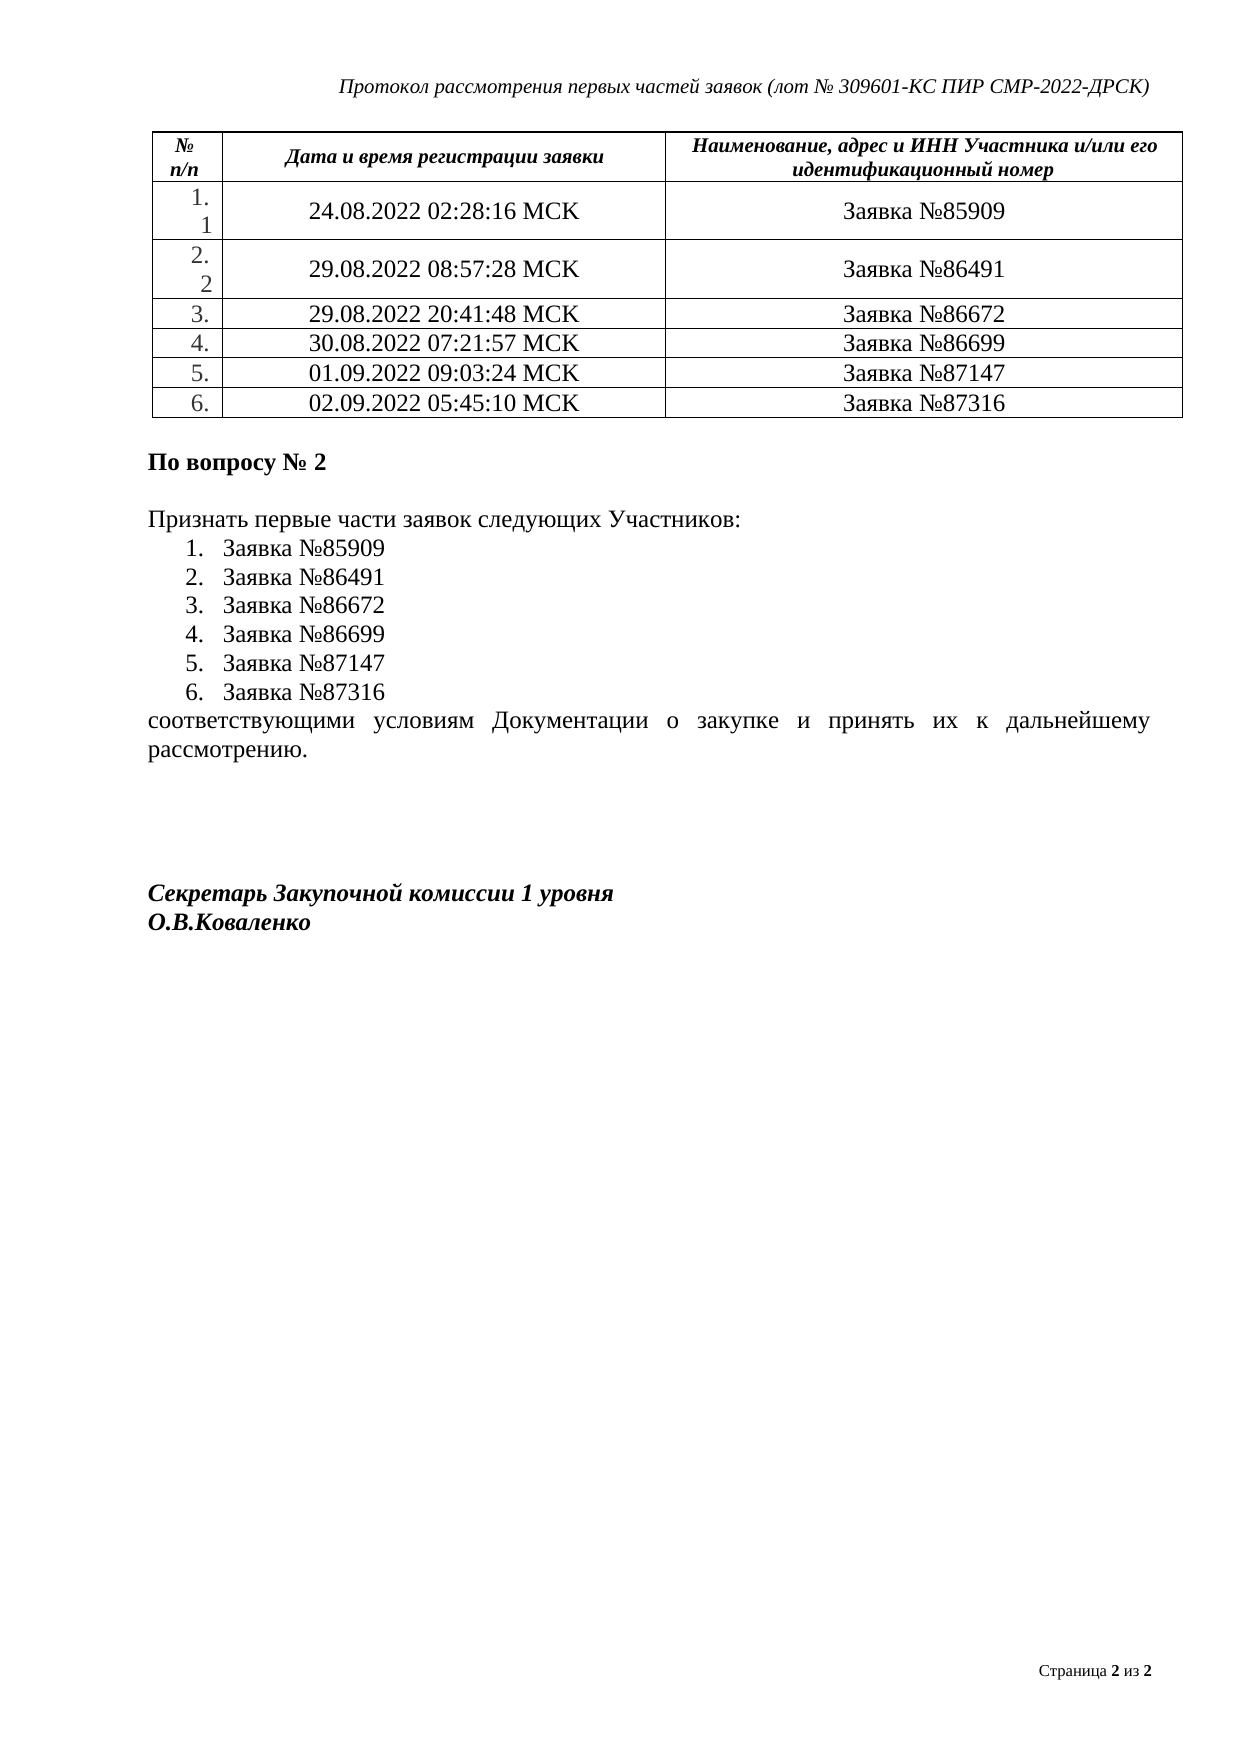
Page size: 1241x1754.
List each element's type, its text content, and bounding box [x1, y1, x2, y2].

table_cell Заявка №86699 [666, 329, 1182, 357]
text По вопросу № 2 [148, 447, 1152, 475]
table_cell Заявка №87147 [666, 358, 1182, 387]
table_cell 30.08.2022 07:21:57 MCK [223, 329, 665, 357]
table_cell 29.08.2022 20:41:48 MCK [223, 299, 665, 327]
table_cell 01.09.2022 09:03:24 MCK [223, 358, 665, 387]
table_cell [153, 329, 222, 357]
list Заявка №85909 [185, 533, 1152, 562]
table_cell [153, 299, 222, 327]
list Заявка №87316 [185, 677, 1152, 705]
table_header № п/п [153, 133, 222, 181]
table_cell 2 [153, 240, 222, 298]
table_cell Заявка №87316 [666, 388, 1182, 417]
list Заявка №86491 [185, 562, 1152, 590]
table_cell Заявка №86672 [666, 299, 1182, 327]
table_cell Заявка №85909 [666, 182, 1182, 239]
table_cell [153, 358, 222, 387]
text Признать первые части заявок следующих Участников: [148, 504, 1152, 533]
table_cell Заявка №86491 [666, 240, 1182, 298]
table_cell 24.08.2022 02:28:16 MCK [223, 182, 665, 239]
list Заявка №86672 [185, 590, 1152, 619]
table_header Дата и время регистрации заявки [223, 133, 665, 181]
table_cell 1 [153, 182, 222, 239]
text соответствующими условиям Документации о закупке и принять их к дальнейшему рассмотрению. [148, 705, 1152, 763]
table_header Наименование, адрес и ИНН Участника и/или его идентификационный номер [666, 133, 1182, 181]
table_cell [153, 388, 222, 417]
table_cell 29.08.2022 08:57:28 MCK [223, 240, 665, 298]
list Заявка №87147 [185, 648, 1152, 677]
table_cell 02.09.2022 05:45:10 MCK [223, 388, 665, 417]
text Секретарь Закупочной комиссии 1 уровня О.В.Коваленко [148, 878, 1152, 935]
list Заявка №86699 [185, 619, 1152, 648]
______________________________
To-do item: Only lines with the word "Заявка" are needed. Copy them from the preceding records.

Output of the exercise:
table_cell Заявка №86699 [666, 329, 1182, 357]
table_cell Заявка №87147 [666, 358, 1182, 387]
list Заявка №85909 [185, 533, 1152, 562]
list Заявка №87316 [185, 677, 1152, 705]
table_cell Заявка №87316 [666, 388, 1182, 417]
list Заявка №86491 [185, 562, 1152, 590]
table_cell Заявка №86672 [666, 299, 1182, 327]
table_cell Заявка №85909 [666, 182, 1182, 239]
table_cell Заявка №86491 [666, 240, 1182, 298]
list Заявка №86672 [185, 590, 1152, 619]
list Заявка №87147 [185, 648, 1152, 677]
list Заявка №86699 [185, 619, 1152, 648]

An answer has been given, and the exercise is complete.